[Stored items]
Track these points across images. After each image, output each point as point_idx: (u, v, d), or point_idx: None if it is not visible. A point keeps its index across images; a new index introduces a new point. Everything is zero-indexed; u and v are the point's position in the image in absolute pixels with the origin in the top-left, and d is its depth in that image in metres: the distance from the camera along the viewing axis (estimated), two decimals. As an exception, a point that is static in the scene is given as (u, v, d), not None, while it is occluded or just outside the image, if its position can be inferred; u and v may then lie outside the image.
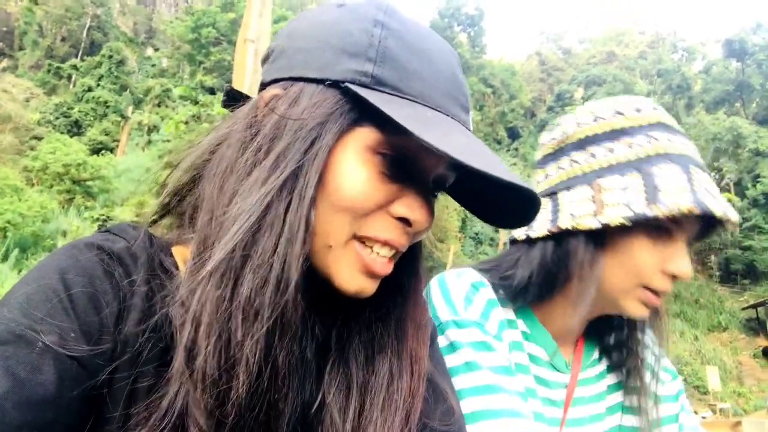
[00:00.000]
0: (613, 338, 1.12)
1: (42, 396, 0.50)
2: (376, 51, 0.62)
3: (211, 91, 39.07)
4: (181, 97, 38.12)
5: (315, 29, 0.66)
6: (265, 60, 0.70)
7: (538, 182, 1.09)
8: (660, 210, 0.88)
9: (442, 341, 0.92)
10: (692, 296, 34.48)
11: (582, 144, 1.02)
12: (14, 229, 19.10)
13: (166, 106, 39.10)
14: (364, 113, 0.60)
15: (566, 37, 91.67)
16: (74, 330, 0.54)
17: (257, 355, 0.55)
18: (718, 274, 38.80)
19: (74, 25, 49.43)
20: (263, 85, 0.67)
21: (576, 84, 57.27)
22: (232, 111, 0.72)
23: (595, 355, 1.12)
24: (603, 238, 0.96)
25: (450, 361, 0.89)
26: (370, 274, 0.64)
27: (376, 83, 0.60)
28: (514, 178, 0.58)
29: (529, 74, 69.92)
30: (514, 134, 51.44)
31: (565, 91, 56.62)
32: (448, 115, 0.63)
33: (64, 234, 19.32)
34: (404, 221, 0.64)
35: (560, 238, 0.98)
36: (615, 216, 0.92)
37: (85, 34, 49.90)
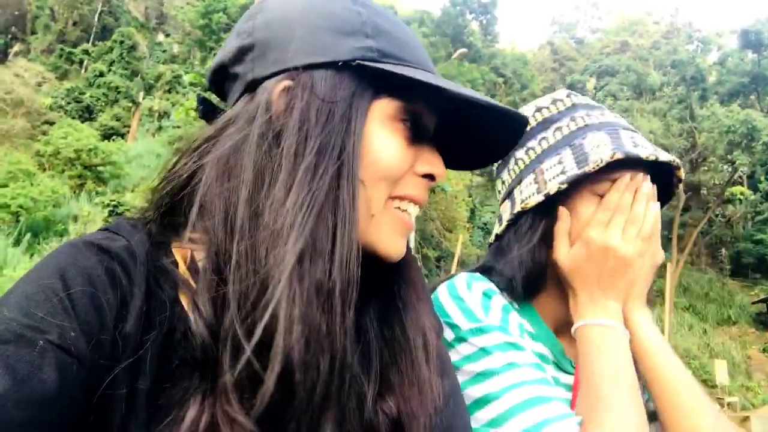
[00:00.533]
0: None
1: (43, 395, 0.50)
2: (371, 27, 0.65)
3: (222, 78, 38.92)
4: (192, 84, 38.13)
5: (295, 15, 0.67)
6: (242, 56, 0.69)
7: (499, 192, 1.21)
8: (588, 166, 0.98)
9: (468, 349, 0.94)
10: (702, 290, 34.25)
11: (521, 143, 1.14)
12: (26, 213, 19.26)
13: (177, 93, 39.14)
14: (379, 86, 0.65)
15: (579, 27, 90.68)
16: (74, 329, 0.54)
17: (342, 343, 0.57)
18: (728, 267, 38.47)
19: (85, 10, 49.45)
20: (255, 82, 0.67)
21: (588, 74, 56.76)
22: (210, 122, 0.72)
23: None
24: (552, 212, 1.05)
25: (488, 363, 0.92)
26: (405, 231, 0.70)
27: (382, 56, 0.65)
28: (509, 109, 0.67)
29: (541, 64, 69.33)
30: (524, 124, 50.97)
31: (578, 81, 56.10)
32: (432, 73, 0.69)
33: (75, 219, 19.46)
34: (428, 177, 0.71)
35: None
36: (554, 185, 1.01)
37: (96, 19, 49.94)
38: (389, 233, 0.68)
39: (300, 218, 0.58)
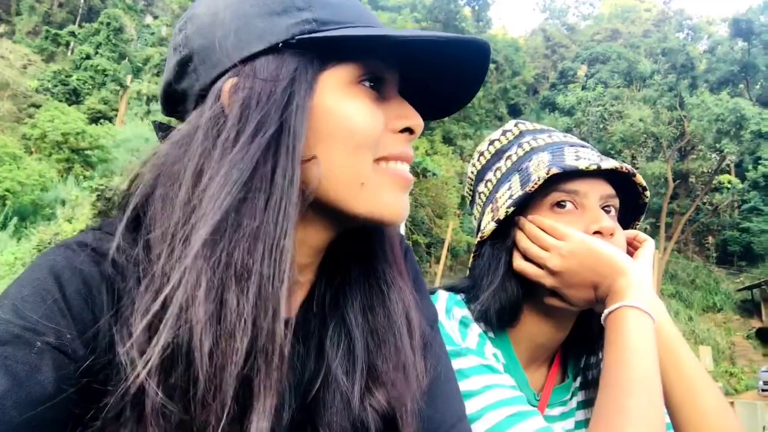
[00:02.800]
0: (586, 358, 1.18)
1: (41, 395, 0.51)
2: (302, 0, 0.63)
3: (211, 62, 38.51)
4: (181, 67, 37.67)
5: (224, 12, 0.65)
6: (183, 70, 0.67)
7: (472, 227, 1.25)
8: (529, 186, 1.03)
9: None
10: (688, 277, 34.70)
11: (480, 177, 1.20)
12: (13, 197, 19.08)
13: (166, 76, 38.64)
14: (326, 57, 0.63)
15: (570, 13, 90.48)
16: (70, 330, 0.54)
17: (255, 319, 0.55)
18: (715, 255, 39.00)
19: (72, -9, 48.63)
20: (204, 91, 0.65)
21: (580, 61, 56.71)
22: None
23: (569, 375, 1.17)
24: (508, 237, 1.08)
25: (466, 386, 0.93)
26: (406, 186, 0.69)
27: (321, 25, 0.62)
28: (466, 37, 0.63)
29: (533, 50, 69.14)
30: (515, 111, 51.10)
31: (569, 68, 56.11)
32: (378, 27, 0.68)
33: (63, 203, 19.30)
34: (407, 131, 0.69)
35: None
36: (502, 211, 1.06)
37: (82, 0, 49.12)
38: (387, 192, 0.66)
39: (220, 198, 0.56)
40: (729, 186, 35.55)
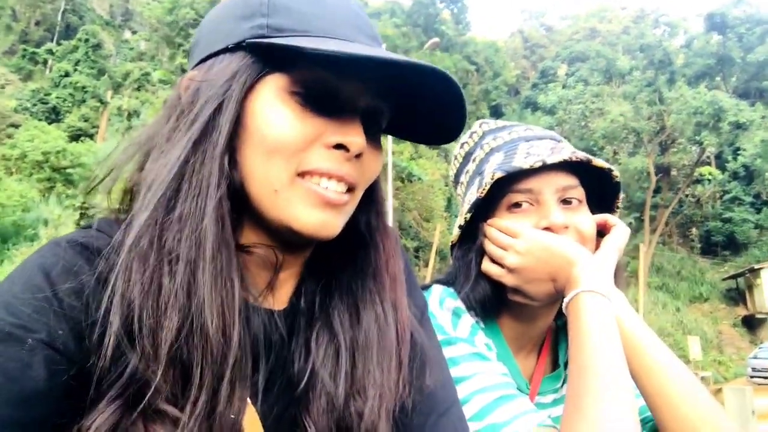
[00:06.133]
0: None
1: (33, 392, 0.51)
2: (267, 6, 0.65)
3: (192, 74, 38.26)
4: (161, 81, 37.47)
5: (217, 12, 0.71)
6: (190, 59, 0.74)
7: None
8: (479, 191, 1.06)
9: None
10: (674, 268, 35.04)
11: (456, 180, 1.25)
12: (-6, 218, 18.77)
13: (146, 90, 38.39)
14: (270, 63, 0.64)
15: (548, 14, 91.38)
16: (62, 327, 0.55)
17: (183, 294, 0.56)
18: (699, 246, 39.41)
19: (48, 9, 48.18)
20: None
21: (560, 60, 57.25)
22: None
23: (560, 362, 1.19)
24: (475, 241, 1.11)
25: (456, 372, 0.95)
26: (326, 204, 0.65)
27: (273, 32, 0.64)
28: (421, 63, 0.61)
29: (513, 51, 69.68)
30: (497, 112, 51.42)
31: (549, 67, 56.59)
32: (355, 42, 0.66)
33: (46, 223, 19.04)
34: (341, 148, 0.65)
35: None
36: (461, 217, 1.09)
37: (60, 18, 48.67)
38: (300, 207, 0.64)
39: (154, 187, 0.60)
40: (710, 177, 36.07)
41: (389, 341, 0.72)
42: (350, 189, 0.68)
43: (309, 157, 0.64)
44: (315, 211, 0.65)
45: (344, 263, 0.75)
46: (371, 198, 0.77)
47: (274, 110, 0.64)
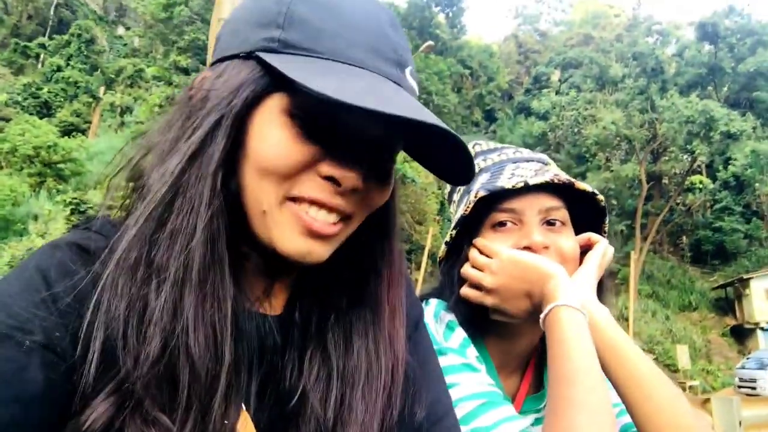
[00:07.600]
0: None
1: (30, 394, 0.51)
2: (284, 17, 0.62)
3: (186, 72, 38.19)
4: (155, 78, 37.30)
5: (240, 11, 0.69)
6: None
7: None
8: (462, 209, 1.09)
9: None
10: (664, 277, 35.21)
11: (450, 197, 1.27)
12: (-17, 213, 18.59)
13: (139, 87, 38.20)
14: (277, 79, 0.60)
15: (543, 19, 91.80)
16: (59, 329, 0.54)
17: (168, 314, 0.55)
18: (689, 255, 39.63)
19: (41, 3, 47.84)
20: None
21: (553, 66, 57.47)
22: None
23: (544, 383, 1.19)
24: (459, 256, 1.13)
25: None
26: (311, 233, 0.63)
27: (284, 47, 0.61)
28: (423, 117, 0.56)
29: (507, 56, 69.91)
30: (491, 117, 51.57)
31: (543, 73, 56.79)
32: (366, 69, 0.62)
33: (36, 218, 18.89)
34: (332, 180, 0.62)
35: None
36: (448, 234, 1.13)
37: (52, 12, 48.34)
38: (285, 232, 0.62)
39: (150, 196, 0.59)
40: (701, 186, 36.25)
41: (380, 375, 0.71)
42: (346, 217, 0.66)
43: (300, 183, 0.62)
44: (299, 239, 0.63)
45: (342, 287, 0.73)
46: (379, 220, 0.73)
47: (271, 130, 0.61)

_WHAT IS NEEDED_. Retype the records above, but only those lines that fall between the line containing "11: (582, 144, 1.02)" and the line containing "29: (529, 74, 69.92)", with both of those lines included, exactly as written.

_ANSWER_.
11: (582, 144, 1.02)
12: (14, 229, 19.10)
13: (166, 106, 39.10)
14: (364, 113, 0.60)
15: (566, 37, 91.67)
16: (74, 330, 0.54)
17: (257, 355, 0.55)
18: (718, 274, 38.80)
19: (74, 25, 49.43)
20: (263, 85, 0.67)
21: (576, 84, 57.27)
22: (232, 111, 0.72)
23: (595, 355, 1.12)
24: (603, 238, 0.96)
25: (450, 361, 0.89)
26: (370, 274, 0.64)
27: (376, 83, 0.60)
28: (514, 178, 0.58)
29: (529, 74, 69.92)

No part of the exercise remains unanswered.